At the start of the FBI’s recent Central American Law Enforcement Exchange (CALEE) program, participants from U.S. police departments and their counterparts from Mexico, El Salvador, Honduras, Guatemala, Belize, and Panama were strangers, but they shared one thing in common: a commitment to make their communities safe from violent gangs such as MS-13 and 18th Street.
By the end of the three-week program, the men and women had overcome language barriers and become friends as well as partners—and they were armed with new resources to fight the transnational gang threat: a network of intelligence sharing, expanded contacts, and access to FBI-led task forces throughout Central America.
“There’s a synergy between the gangs that helps them grow and become stronger,” said Special Agent Jason Kaplan, the FBI’s legal attaché in El Salvador. “As law enforcement, we need to develop that same relationship with each other, because the gangs are doing it, and if we don’t we are going to fall behind.”
Video: Grant Mann of the FBI’s Safe Streets and Gangs Unit describes the Central American Law Enforcement Exchange.
CALEE was developed in 2009 with that spirit of collaboration and partnership in mind. This year’s group of nearly 40 participants traveled to Los Angeles and Houston before spending a final week in El Salvador, where the MS-13 and 18th Street gangs have grown powerful and extremely violent. In each venue, participants received training and information about different jurisdictions’ approaches to managing their gang threat.
The Central American Law Enforcement Exchange. This is a concept that has really been around for quite a while. The idea was to bring law enforcement officers working on transnational gang cases, bring them together so they can share ideas, share intelligence, and work towards finding better ways to go after these transnational gangs.
In El Salvador, besides getting a first-hand look at gang neighborhoods and a prison whose inmates are exclusively violent gang members, participants were briefed on the latest cases and trends within the gangs. Many MS-13 and 18th Street leaders—some of whom are incarcerated—are located in Central America and order crimes to be committed in the United States.
CALEE participants also learned about the Transnational Anti-Gang Task Forces (TAGs), in which FBI agents are embedded with vetted Central American police officers to work cases and gather intelligence. Currently there are TAGs in El Salvador, Guatemala, and Honduras. They have been in existence for more than five years, and they are highly successful.
“Before the Transnational Anti-Gang Task Forces were set up,” Kaplan explained, “gang investigations in the United States that led to subjects in these countries often came to a dead end. There was no mechanism for us to really further those investigations.” Since the TAGs were established, he said, “we now have a liaison here, a resource for investigators in the United States. When they get to that point where they realize that one of their principal subjects is located in Central America, they now have resources where they can go to further that investigation. Similarly, the countries of El Salvador, Guatemala, and Honduras can do the same.”

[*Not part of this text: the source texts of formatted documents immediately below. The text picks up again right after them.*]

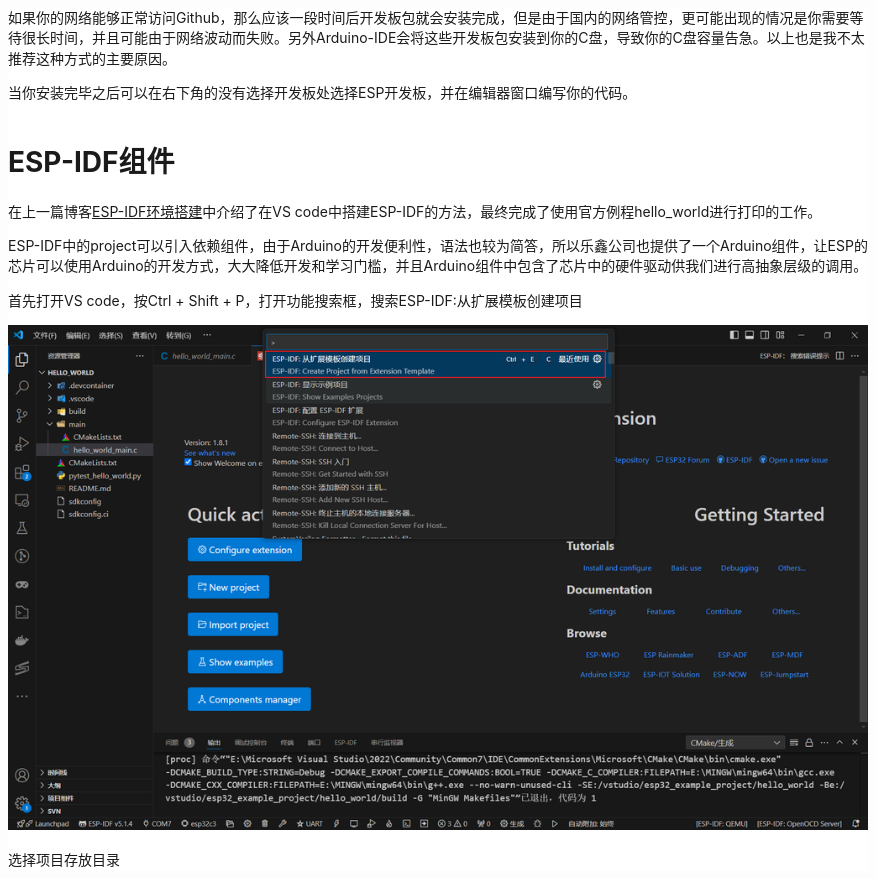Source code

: 如果你的网络能够正常访问Github，那么应该一段时间后开发板包就会安装完成，但是由于国内的网络管控，更可能出现的情况是你需要等待很长时间，并且可能由于网络波动而失败。另外Arduino-IDE会将这些开发板包安装到你的C盘，导致你的C盘容量告急。以上也是我不太推荐这种方式的主要原因。

当你安装完毕之后可以在右下角的没有选择开发板处选择ESP开发板，并在编辑器窗口编写你的代码。
# ESP-IDF组件
在上一篇博客[ESP-IDF环境搭建](https://cqlhupt.github.io/2024/11/01/ESP-IDF-environment-setup/)中介绍了在VS code中搭建ESP-IDF的方法，最终完成了使用官方例程hello_world进行打印的工作。

ESP-IDF中的project可以引入依赖组件，由于Arduino的开发便利性，语法也较为简答，所以乐鑫公司也提供了一个Arduino组件，让ESP的芯片可以使用Arduino的开发方式，大大降低开发和学习门槛，并且Arduino组件中包含了芯片中的硬件驱动供我们进行高抽象层级的调用。

首先打开VS code，按Ctrl + Shift + P，打开功能搜索框，搜索ESP-IDF:从扩展模板创建项目

![从扩展模板创建项目](/img/esp_arduino/arduino_component_project.png "从扩展模板创建项目")

选择项目存放目录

Kaplan added that intelligence gathered by the TAGs has stopped crimes—including murders—from taking place. “Dozens of lives, possibly hundreds, have been saved since the establishment of the anti-gang task forces.”
“Certainly the value of the TAGs can’t be understated,” noted Special Agent Grant Mann, who works in the Safe Streets and Gang Unit at FBI Headquarters in Washington, D.C. and helped organize this year’s CALEE program. “One of our main goals for the group in El Salvador was to fully expose participants to what the FBI has here by way of resources.”
Mann’s unit also administers the FBI’s Safe Streets Violent Crime Initiative. Established in 1992, the program is designed to bring local, state, and federal law enforcement together in their U.S. communities to fight gang-related crime. Today there are 164 Safe Streets Task Forces throughout the country, and U.S. CALEE participants are drawn from the ranks of Safe Streets Task Force officers.
“The Safe Streets model combines the strengths of all these different agencies and all of our FBI resources,” Mann said. “The goal is to make everyone’s community safer. Our efforts with the TAGs and our international partners are an extension of that goal, because there is no doubt that the gang problems in El Salvador have an impact on gang crime in the U.S.”
Speaking of the cooperative efforts between the U.S. and El Salvador to fight the MS-13 and 18th Street gangs, El Salvador’s Attorney General Luis Martinez noted, “There is something very important that both countries are aware of: that we share the same serious problem and that we have to work jointly in order to find resolutions. That is why an event like CALEE 2015 is very important,” he said. “This training will be very valuable for every single participant here.”